The result in Spain did not outweigh his Olympic titles on paper, but Pidcock viewed it as a major personal breakthrough. “It was massive for me,” he added. “It was not my biggest achievement on paper, but if you actually looked at it objectively, for me, that I concentrated and I was there for three weeks was a massive thing.”
That is the backdrop to his Tour return. Pidcock now knows he can hold a Grand Tour together. The question is how far that can travel in a race where Pogacar, Jonas Vingegaard and Paul Seixas are expected to dominate the wider GC debate.
A different story at Q36.5
Pidcock’s move away from INEOS Grenadiers has also altered the emotional weight around his results. At Pinarello-Q36.5, every step carries the feeling of a team pushing upwards rather than a super-team trying to meet expectation.

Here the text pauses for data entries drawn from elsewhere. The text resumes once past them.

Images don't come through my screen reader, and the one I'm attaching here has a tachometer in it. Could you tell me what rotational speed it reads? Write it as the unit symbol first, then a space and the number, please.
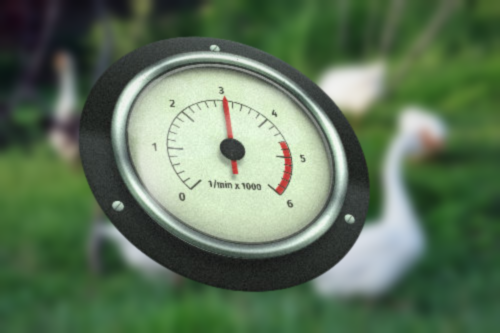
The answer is rpm 3000
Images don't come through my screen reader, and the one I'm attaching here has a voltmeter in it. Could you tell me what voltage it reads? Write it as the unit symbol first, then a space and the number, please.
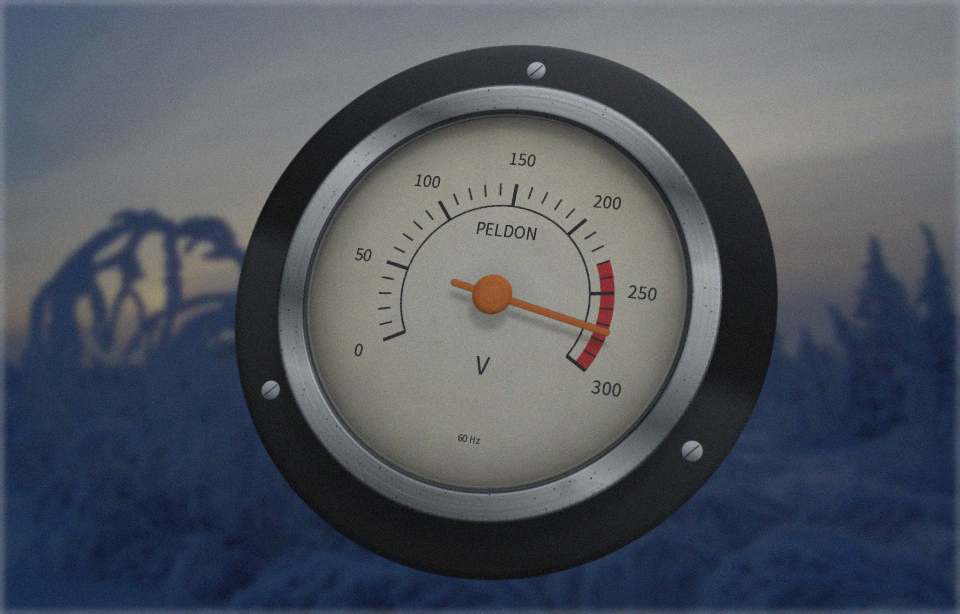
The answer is V 275
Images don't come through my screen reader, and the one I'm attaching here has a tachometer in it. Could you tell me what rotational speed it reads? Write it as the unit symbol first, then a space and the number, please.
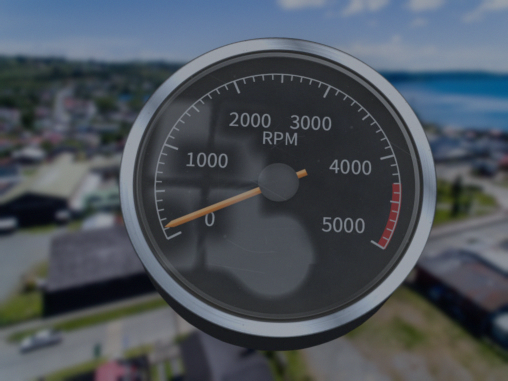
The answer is rpm 100
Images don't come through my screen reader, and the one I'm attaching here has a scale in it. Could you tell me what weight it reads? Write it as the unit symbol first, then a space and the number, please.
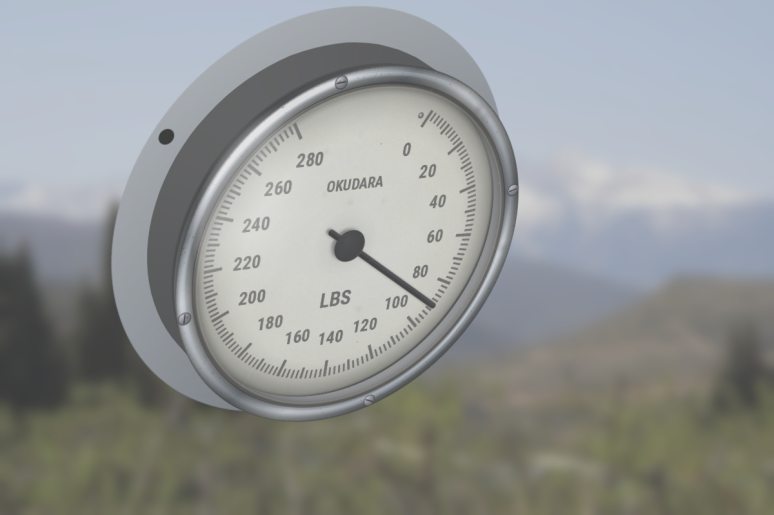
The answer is lb 90
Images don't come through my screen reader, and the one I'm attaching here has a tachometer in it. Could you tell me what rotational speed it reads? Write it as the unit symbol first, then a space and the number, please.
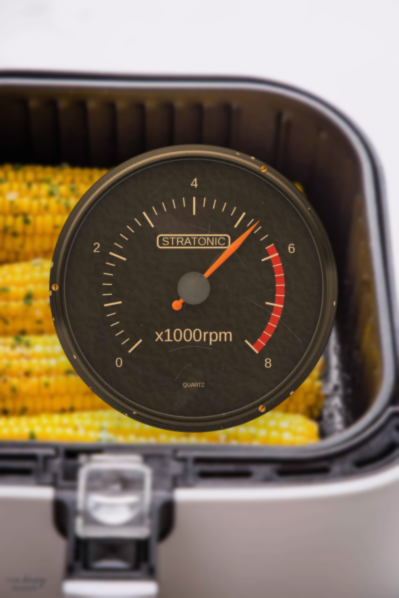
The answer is rpm 5300
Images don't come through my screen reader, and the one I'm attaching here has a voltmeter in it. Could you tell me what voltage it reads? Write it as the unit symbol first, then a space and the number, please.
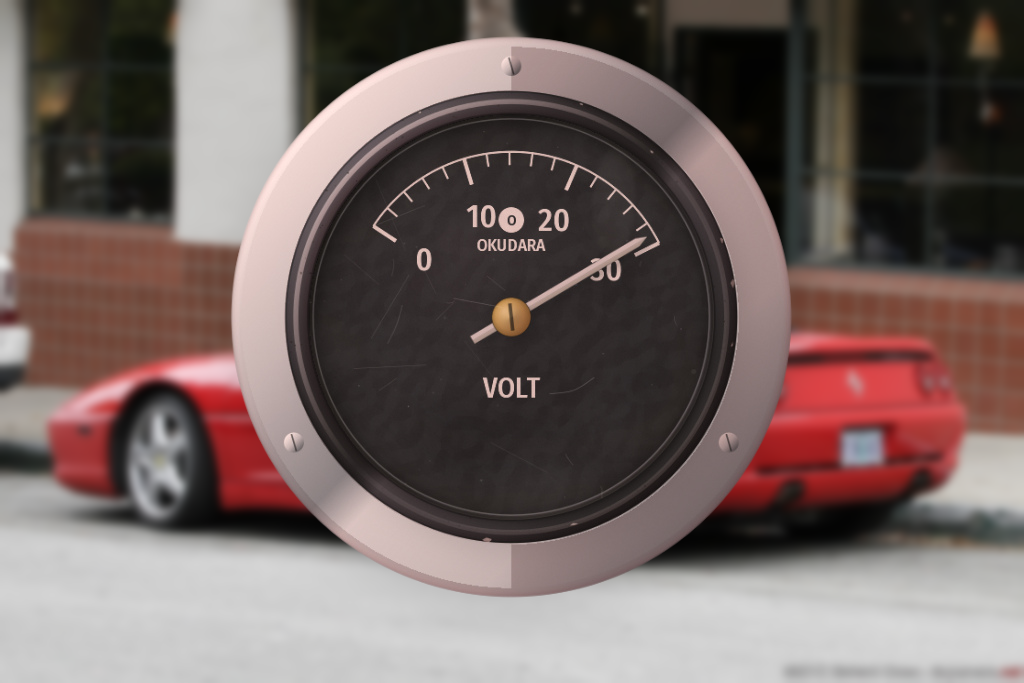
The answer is V 29
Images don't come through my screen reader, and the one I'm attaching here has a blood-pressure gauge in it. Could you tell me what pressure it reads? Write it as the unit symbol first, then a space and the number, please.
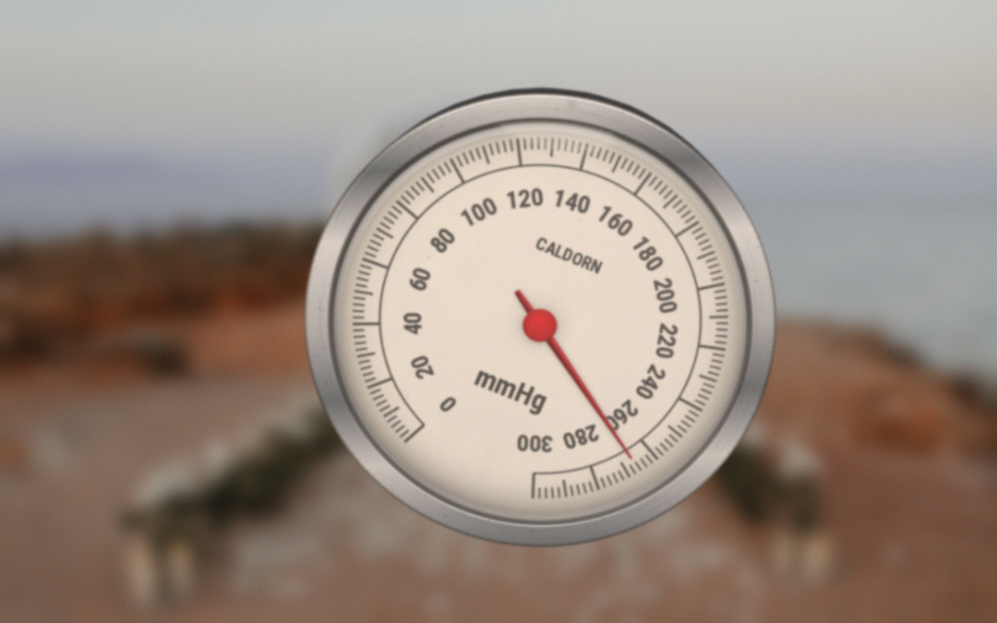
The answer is mmHg 266
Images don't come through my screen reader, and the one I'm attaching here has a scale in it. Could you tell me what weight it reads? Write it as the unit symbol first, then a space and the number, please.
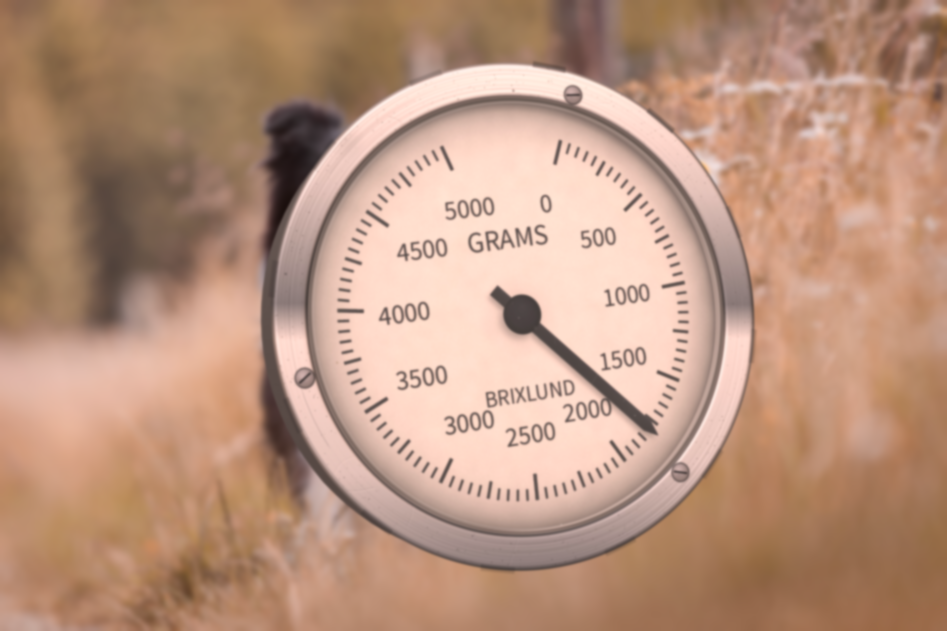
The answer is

“Everyone around me believes in me, supports me,” he said. “We’re all in this mission together, in a mission to just be as good as we can be. It makes every little success a success, whereas in another team it would just be expected. Creating a story, basically, is what I’m trying to say. It’s not just about the performance and the winning.”
That line fits neatly with his Tour mindset. Pidcock is not trying to remove ambition from July. He is trying to remove the trap of measuring the whole race against a target announced before stage one.
The results will still decide how his Tour is judged. But Pidcock starts this one with a Vuelta podium behind him, a team shaped around him and a clear view of how easily the sport’s biggest race can turn from dream stage to miserable pressure cooker.